Static Analysis
In the Chapter 5, Coding Practices, there's a section on Code Reviews. Knowing that reviewers will find and fixate upon the simplest problems they can find, wouldn't it be great to remove all the trivial problems so that they're forced to look for something more substantial?
This is what static analysis does. It finds problems in code that can be automatically discovered without running the product, but that are either off-topic for compiler warnings or take too long to discover for the compiler to be an appropriate tool to search for them.

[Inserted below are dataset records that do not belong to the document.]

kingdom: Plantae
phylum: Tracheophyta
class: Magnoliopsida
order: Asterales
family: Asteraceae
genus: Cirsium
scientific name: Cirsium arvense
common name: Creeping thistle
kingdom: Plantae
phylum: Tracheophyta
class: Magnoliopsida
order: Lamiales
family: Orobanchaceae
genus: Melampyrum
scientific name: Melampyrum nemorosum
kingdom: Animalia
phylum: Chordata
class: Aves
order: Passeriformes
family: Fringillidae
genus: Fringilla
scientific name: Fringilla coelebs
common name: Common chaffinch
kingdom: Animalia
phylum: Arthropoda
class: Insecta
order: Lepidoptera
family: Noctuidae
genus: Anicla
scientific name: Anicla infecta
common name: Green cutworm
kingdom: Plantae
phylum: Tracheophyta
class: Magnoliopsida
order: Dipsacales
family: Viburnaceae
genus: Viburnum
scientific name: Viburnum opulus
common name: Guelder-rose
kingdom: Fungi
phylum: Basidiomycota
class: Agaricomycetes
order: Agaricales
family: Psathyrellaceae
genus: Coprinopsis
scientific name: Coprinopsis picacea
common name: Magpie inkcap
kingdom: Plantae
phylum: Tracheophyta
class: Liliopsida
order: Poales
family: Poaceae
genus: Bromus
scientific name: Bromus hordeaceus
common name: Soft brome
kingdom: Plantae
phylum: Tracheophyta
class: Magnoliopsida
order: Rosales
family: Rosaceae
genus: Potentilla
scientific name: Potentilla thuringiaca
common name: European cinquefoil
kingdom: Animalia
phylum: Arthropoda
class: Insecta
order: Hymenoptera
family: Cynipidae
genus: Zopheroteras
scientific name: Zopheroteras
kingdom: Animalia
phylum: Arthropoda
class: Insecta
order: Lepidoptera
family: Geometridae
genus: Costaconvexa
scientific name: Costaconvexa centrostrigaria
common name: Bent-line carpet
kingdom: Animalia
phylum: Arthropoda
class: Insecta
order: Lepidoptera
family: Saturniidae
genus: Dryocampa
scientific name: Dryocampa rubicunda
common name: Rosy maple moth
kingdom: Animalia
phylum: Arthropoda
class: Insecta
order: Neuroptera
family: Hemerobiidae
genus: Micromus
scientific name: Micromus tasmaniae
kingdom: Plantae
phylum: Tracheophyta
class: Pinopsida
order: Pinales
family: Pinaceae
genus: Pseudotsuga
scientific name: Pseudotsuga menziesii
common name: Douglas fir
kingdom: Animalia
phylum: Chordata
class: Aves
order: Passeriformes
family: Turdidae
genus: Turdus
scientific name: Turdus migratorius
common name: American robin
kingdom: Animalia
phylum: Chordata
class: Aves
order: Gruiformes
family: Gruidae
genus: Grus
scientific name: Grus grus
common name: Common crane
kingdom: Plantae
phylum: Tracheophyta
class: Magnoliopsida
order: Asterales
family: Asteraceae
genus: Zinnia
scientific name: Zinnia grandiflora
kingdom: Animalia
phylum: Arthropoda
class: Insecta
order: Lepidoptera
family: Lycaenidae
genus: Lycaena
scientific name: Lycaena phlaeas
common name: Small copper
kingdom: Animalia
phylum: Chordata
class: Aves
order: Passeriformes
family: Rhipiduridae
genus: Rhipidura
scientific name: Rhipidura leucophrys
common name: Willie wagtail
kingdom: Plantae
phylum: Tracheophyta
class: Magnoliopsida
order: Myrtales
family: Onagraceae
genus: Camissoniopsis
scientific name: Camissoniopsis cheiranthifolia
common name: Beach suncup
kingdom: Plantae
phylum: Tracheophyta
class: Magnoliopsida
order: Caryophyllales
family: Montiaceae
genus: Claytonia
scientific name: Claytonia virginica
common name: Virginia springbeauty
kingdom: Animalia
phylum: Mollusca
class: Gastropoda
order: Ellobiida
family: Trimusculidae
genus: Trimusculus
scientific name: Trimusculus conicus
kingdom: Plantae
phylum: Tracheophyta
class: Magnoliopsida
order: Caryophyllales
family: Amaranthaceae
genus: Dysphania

What are off-topic problems? Typically, those that require knowledge of the semantics of the functions or methods you're using – knowledge that's beyond the scope of the compiler. For example, consider a C++ destroyObject<T>(T t) function that deletes its parameter. Calling that function twice with the same argument would be an error – but the compiler doesn't know that if it's just inspecting the function signature. Others are a matter of style. For example, Apple's C APIs have a naming convention related to their memory management rules: a function name contains Create when the caller owns the returned object or Get when the callee does. It's not a mistake to use C language to mix those up, so the compiler won't tell you about it, but an analyzer can.
There is basically no reason to avoid using a static analyzer (if your reason is that there isn't one for your language/framework/whatever yet, you might have chosen a language/framework/whatever that isn't ready yet. There's a section about that in Chapter 12, Business). It'll discover easily fixable bugs for you and quickly train you into not making those mistakes in the first place.